The first BCS70 Biomedical Sweep since childhood took place when study participants were aged 46-48.
A variety of objective health measurements were collected, including blood pressure, grip strength and balance. Participants also provided blood samples so that these could be analysed for cholesterol among other things. The information cohort members provided has been used in a range of important research exploring the factors associated with good and poor health in midlife.
In a BCS70 first, for the age 46-48 Sweep, participants were asked to wear an activity monitor on their thigh for a week so accurate data could be gathered about time spent sitting, standing, moving and sleeping. Almost 6,500 cohort members agreed to the thigh-worn activity monitor, with more than 83% (5,300) returning their monitors with useable data for at least one day of wear. The data collected, analysed in conjunction with other rich survey information, has enabled researchers to examine how physical and sedentary activity impacts people’s health.
In one study, researchers found that those who spent the most time sitting – more than 10 hours a day – were more likely to be obese, to smoke and to report higher rates of poor health and disability.
In another study, researchers used the activity monitor data alongside other information collected to investigate physical inactivity as a risk factor for diabetes.
Cohort members were asked if they had been diagnosed as diabetic and if they were taking medication for diabetes. In addition, the blood samples they provided were analysed for levels of HbA1c – glycated haemoglobin. A high level of HbA1c means there is too much sugar in the blood.
The researchers found that taking breaks from sitting down was important for reducing people’s risk of diabetes. Each set of additional 10 sedentary breaks (the transition from sitting to standing) per day was associated with 20% lower odds of developing diabetes.
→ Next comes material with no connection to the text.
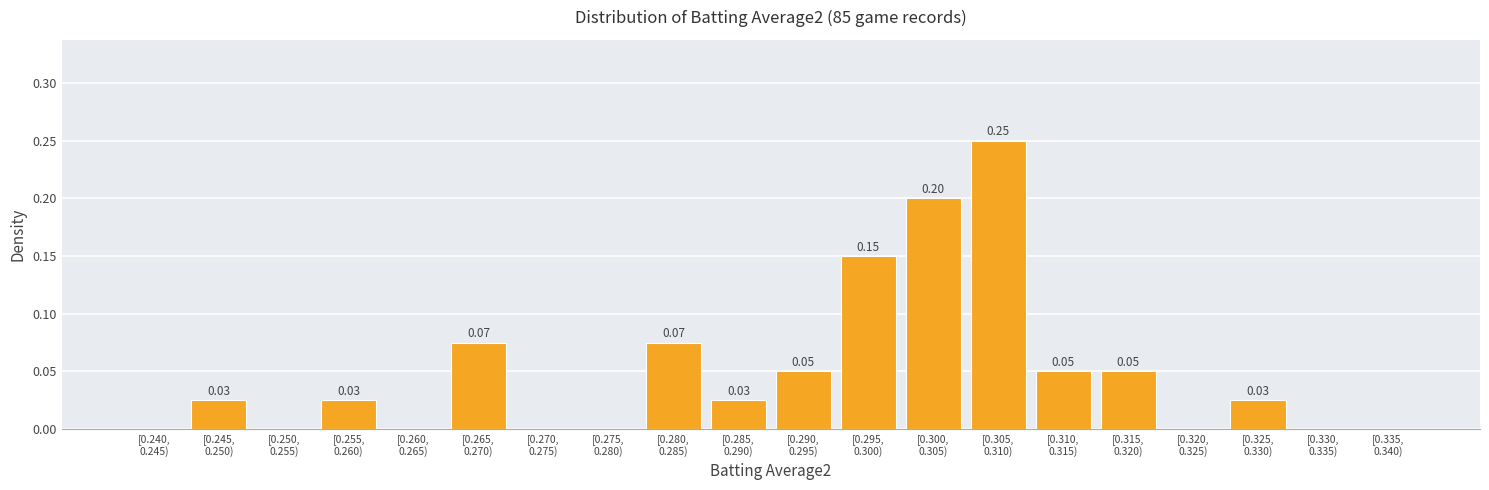

What is the sum of all values?

1.0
In addition, independent of total sedentary time, each extra hour of moderate to vigorous activity was associated with 58% lower odds of diabetes.
Health measures captured when cohort members were children were repeated in the 46-48 Sweep, including for blood pressure.
Study participants had their blood pressure measured when they were aged 10 and 16. Researchers have analysed these readings with those collected when cohort members were in their 40s to see how blood pressure tracks from childhood to midlife.
In one study, researchers found that children who recorded higher levels of blood pressure at age 10 were at around twice the risk of developing hypertension (clinically elevated blood pressure) by their mid-40s. The odds of hypertension in midlife were even greater for those who had elevated blood pressure at age 10 that had continued to rise above average levels through to age 16.
In a separate study, researchers used a range of objective and self-reported data collected in the Age 46-48 Sweep to analyse the factors associated with having multiple health problems in midlife (such as hypertension, diabetes, heart problems and mental health problems).
The researchers found that the prevalence of multimorbidity (having two or more long term health conditions) in BCS70 at age 46-48 was 33.8%.
The most common individual health outcomes were high-risk drinking (26.3%), recurrent back problems (20.9%), and mental health problems (19.1%). Among the most prevalent chronic physical health conditions were asthma/bronchitis (11.7%) and arthritis (7.7%).
The researchers found that those who grew up in the poorest families were at increased risk of having multiple health conditions in middle age. Other risk factors included lower birth weight, lower cognitive ability (at age 10), higher BMI (at age 10) and more emotional and behavioural problems at age 16.